February 21, 2008 | Read Time: 3 minutes

An Oklahoma charity that aids orphaned Chinese children, a small animal-rescue group in New Jersey, and an organization that fights epilepsy are among the top winners of a pair of online fund-raising contests designed to demonstrate the power of large numbers of small donations.

The competitions, financed by the foundation created by Steve Case, founder of AOL, and his wife Jean, promised $50,000 grand prizes to nonprofit groups with the greatest number of donors to their cause, not the largest amount raised. In all, the Case Foundation handed out $750,000 in awards.

The competitions are part of a growing — though still relatively small — movement in philanthropy to allow members of the public to get a say in where money awarded by grant makers goes.

The trend has earned praise for its open and democratic approach, but some people worry that it may lead foundations to channel more money to safe, broadly popular ideas rather than controversial causes.

Both contests were held from December 13 to January 31.


One was run with help from Parade magazine and its Web site, “America’s Giving Challenge.” It promoted the use of electronic donation links, often called badges, that can be attached to e-mail messages or Web sites. That contest focused on bringing print readers to online giving, and sought to reach the older adults who read Parade.

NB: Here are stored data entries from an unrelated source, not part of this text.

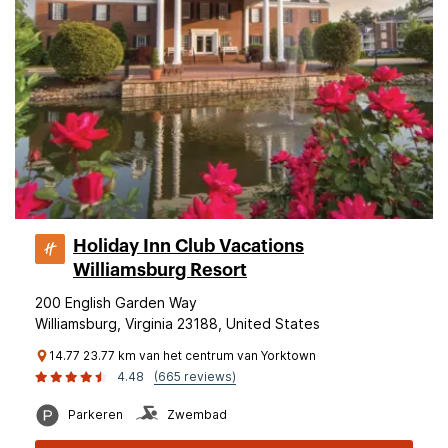
Holiday Inn Club Vacations
Williamsburg Resort
200 English Garden Way
Williamsburg, Virginia 23188, United States
14.77 23.77 km van het centrum van Yorktown
4.48
(665 reviews)
Parkeren
Zwembad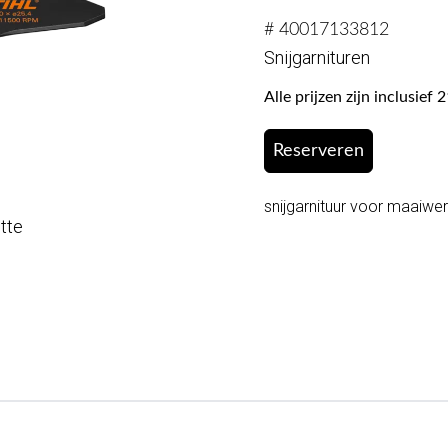
# 40017133812
Snijgarnituren
Alle prijzen zijn inclusie
Reserveren
snijgarnituur voor maaiwe
otte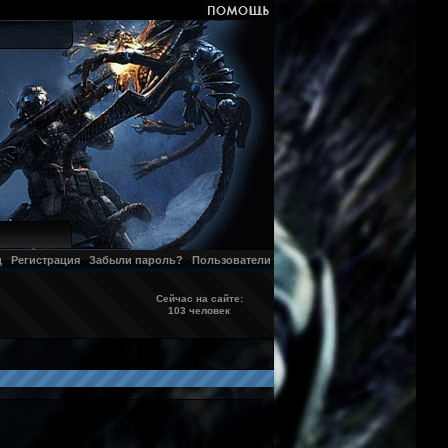
д
Регистрация
Забыли пароль?
Пользователи
Сейчас на сайте:
103 человек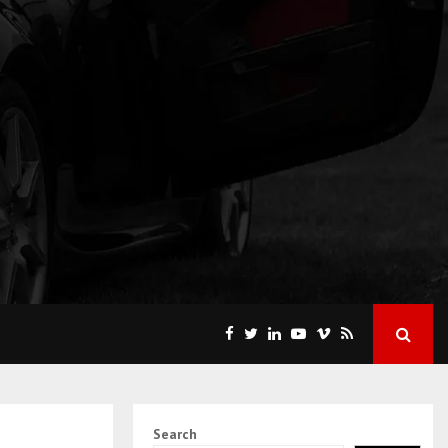
Search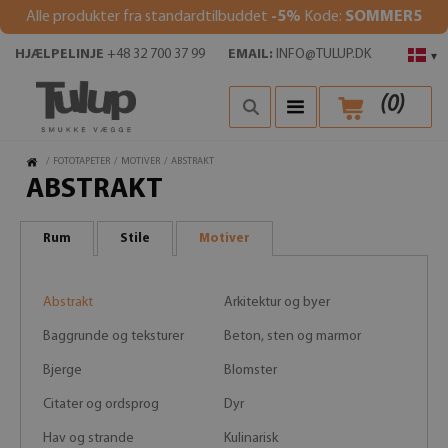
Alle produkter fra standardtilbuddet
-5%
Kode:
SOMMER5
HJÆLPELINJE
+48 32 700 37 99
EMAIL:
INFO@TULUP.DK
▾
(
0
)
/
FOTOTAPETER
/
MOTIVER
/
ABSTRAKT
ABSTRAKT
Rum
Stile
Motiver
Abstrakt
Arkitektur og byer
Baggrunde og teksturer
Beton, sten og marmor
Bjerge
Blomster
Citater og ordsprog
Dyr
Hav og strande
Kulinarisk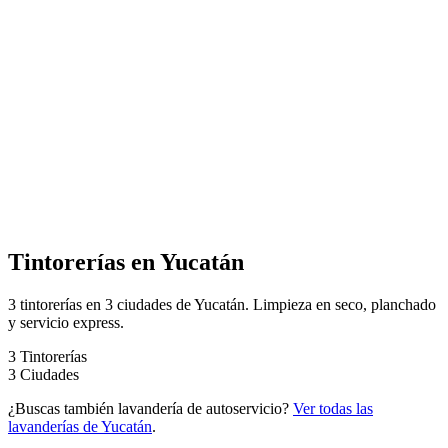
Tintorerías en Yucatán
3 tintorerías en 3 ciudades de Yucatán. Limpieza en seco, planchado
y servicio express.
3
Tintorerías
3
Ciudades
¿Buscas también lavandería de autoservicio?
Ver todas las
lavanderías de Yucatán
.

Participants in the second competition, “Causes Giving Challenge,” raised money and awareness for their causes through the social-networking Web site Facebook, which serves a younger audience.

Altogether, about 3,100 charities competed in the contest — 2,500 via Facebook and 600 through Parade — and won more than $1.7-million from about 80,000 people.

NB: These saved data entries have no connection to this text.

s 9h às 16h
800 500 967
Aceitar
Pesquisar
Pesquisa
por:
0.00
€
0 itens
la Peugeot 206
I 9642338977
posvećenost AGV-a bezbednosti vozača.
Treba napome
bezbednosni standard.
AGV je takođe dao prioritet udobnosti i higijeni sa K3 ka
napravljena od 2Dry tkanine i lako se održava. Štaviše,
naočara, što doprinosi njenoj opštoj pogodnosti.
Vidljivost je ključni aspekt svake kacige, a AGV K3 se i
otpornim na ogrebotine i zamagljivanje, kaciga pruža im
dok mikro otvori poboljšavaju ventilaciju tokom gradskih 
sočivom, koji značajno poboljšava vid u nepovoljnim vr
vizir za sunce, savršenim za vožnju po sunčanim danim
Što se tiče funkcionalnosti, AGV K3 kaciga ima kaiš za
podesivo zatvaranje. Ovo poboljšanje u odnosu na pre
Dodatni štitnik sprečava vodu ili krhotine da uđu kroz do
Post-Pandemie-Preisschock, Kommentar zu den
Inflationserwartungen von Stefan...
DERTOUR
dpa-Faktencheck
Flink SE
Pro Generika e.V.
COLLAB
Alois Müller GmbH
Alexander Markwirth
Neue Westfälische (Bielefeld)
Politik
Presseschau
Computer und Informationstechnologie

Many of the winners were very small grass-roots organizations that were able to garner more support than bigger, well-established groups.

Love Without Boundaries, an Oklahoma City all-volunteer group that provides humanitarian aid to Chinese orphans, won the Causes Giving Challenge and a $50,000 prize. The $25,000 second-place award in the Facebook contest was Students for a Free Tibet, in New York. Third prize and $25,000 went to Nourish International, a group in Durham, N.C., that recruits college students to serve poor communities and encourages social responsibility.

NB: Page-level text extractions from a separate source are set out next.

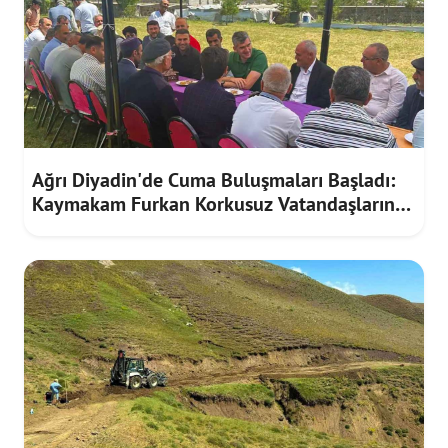
Ağrı Diyadin'de Cuma Buluşmaları Başladı:
Kaymakam Furkan Korkusuz Vatandaşların
Taleplerini Dinledi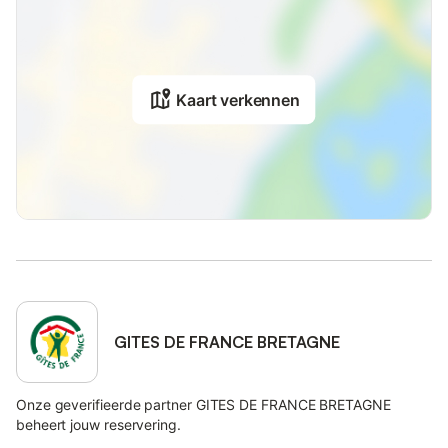
Kaart verkennen
GITES DE FRANCE BRETAGNE
Onze geverifieerde partner GITES DE FRANCE BRETAGNE
beheert jouw reservering.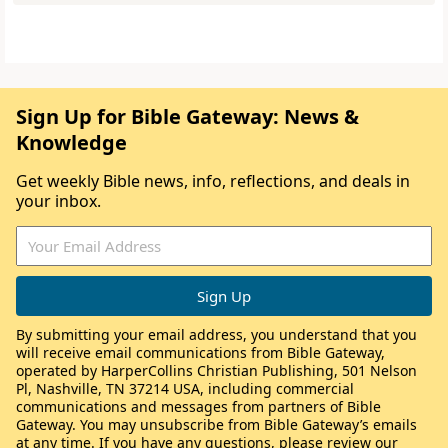
Sign Up for Bible Gateway: News &
Knowledge
Get weekly Bible news, info, reflections, and deals in
your inbox.
By submitting your email address, you understand that you
will receive email communications from Bible Gateway,
operated by HarperCollins Christian Publishing, 501 Nelson
Pl, Nashville, TN 37214 USA, including commercial
communications and messages from partners of Bible
Gateway. You may unsubscribe from Bible Gateway’s emails
at any time. If you have any questions, please review our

Ten other organizations that ranked just behind those groups won $10,000 apiece through the competition. Those groups worked on a range of causes, such as voter education, advocating for an end to legalized abortion, and AIDS treatment. Additionally, prizes of $1,000 were awarded each day to the group with the greatest number of donors in the past 24 hours.

Joe Green, the co-founder of Causes, an effort to help charities use Facebook to reach potential supporters, said his organization is still studying what helped certain groups pull ahead, but that the grass-roots groups “jumped into the platform and tried a lot of creative stuff” to win donors and gain a lead over wealthier organizations.

“This is not about blasting a lot of people” with mass e-mail messages, he said. “This is about people one on one. It’s about conversations.”

America’s Giving Challenge, the promotion with Parade magazine, awarded $50,000 each to the four national organizations and four internationally oriented organizations that attracted the most donors, and $1,000 each to the next 100 charities.

Nationally, the $50,000 winners were Engineers Without Borders, in Longmont, Colo.; the Fanconi Anemia Research Fund, in Eugene, Ore.; the Idea League, in Afton, Minn.; and the 11th Hour Animal Rescue, in Rockaway, N.J. Of those groups, Engineers Without Borders, which helps needy communities worldwide with engineering projects and education, had the most donors — 2,979 people gave $60,655.


Among the internationally focused groups, Route Out of Poverty for Cambodian Children, in Concord, Mass., won a top prize from America’s Giving Challenge for bringing in the most donations, 1,650. The other groups that won $50,000 were Students Helping Honduras, in Fredericksburg, Va.; Atlas Service Corps, in Washington; and Friends of Burkina Faso, also in Washington.